L’instrumentation typique comprend une guitare à trois accords majeurs, une cornemuse, des tambours, des clarinettes, des tambours-pédales, un harmonica et des pandoras, qui produisent un son vibrant et festif.
Un élément traditionnel, aujourd’hui tombé en désuétude, était les joutes lyriques entre calipsonians, où deux auteurs-compositeurs-interprètes rivalisaient d’ingéniosité et de rimes, accompagnés d’un guitariste. Ces joutes poétiques étaient une démonstration de talent et de créativité, sans offense ni violence.
Personnages légendaires du calypso de Limón
Deux noms se distinguent pour leur contribution inestimable à cette tradition : Roberto « Buda » Kirlew et M. Walter Ferguson, connu dans le monde entier comme le « roi du calypso ».

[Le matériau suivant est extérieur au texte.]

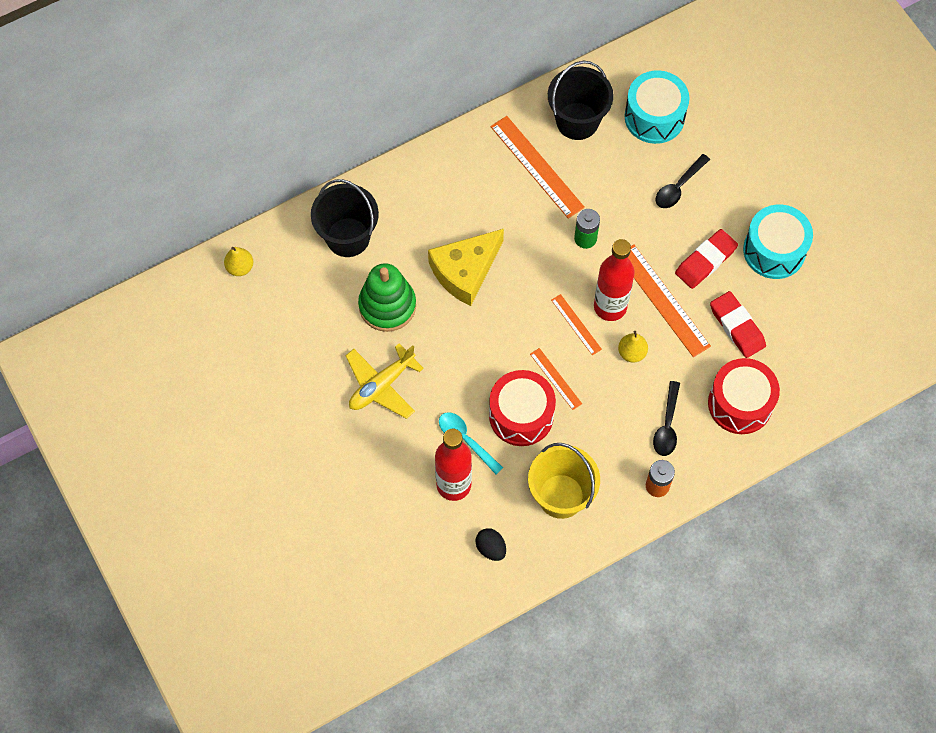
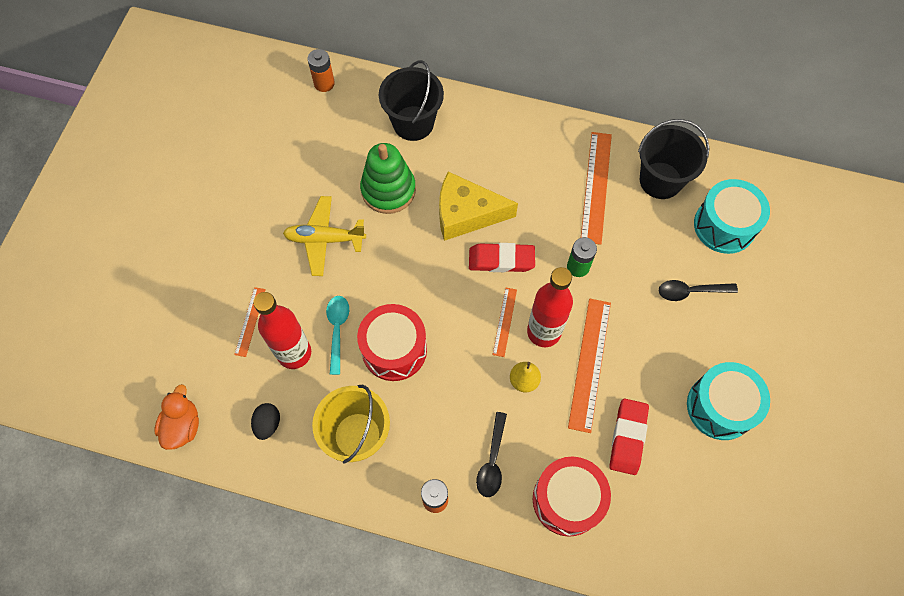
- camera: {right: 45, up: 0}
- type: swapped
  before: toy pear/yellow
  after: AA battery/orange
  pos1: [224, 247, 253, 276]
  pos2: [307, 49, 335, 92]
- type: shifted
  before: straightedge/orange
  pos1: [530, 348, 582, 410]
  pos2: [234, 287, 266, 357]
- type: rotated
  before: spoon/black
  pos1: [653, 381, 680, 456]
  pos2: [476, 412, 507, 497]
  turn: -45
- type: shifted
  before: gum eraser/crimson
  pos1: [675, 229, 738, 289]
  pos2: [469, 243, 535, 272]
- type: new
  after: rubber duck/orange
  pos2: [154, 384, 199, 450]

Roberto « Buda » Kirlew (1952-1994)
Né dans le quartier Cristóbal Colón, à Limón, Buda a dû faire face à d’énormes défis dès son enfance. Il a souffert de poliomyélite et a perdu ses deux jambes, mais pendant son séjour à l’hôpital San Juan de Dios, il a appris à jouer de l’harmonica. Plus tard, avec seulement trois accords majeurs, il a maîtrisé la guitare et a formé le groupe Buda y su Charanga, qui a remporté des prix nationaux avec des interprétations telles que Black Man Food de Ferguson. Son héritage est marqué par l’humour et la joie de ses compositions, malgré les adversités.


Mr. Walter Ferguson (1919-2023)
Né à Cahuita, Ferguson est reconnu par la communauté comme le roi du calypso et une figure fondamentale de l’histoire culturelle de Limón. Autodidacte depuis l’âge de sept ans à la guitare, à l’harmonica et à la dulzaina, il a composé son premier calypso à l’âge de 20 ans, intitulé A Sailing Boat. Au cours de sa vie, il a créé plus de 100 calypsos, dont beaucoup n’ont jamais été enregistrés ni écrits, et qui ne sont préservés que dans la mémoire collective de sa communauté.
Parmi ses chansons les plus emblématiques, on peut citer Cabin in the Water, inspirée de la création du parc national de Cahuita, Tacuma and Anancy, basée sur des contes traditionnels afro-caribéens, et Black Man Food, une ode à la gastronomie afro-limonienne. Des musiciens tels que Manuel Monestel, du groupe Canto Americano, ont compilé et diffusé son œuvre, qui a inspiré des documentaires et des livres publiés par l’UNED en 2002 et 2004.



Le calypso de Limón n’est pas seulement de la musique : c’est aussi une histoire orale, une identité communautaire et une résistance culturelle. Chaque accord et chaque vers racontent la vie quotidienne, les luttes et les joies d’un peuple afro-caribéen qui a profondément marqué la culture costaricienne.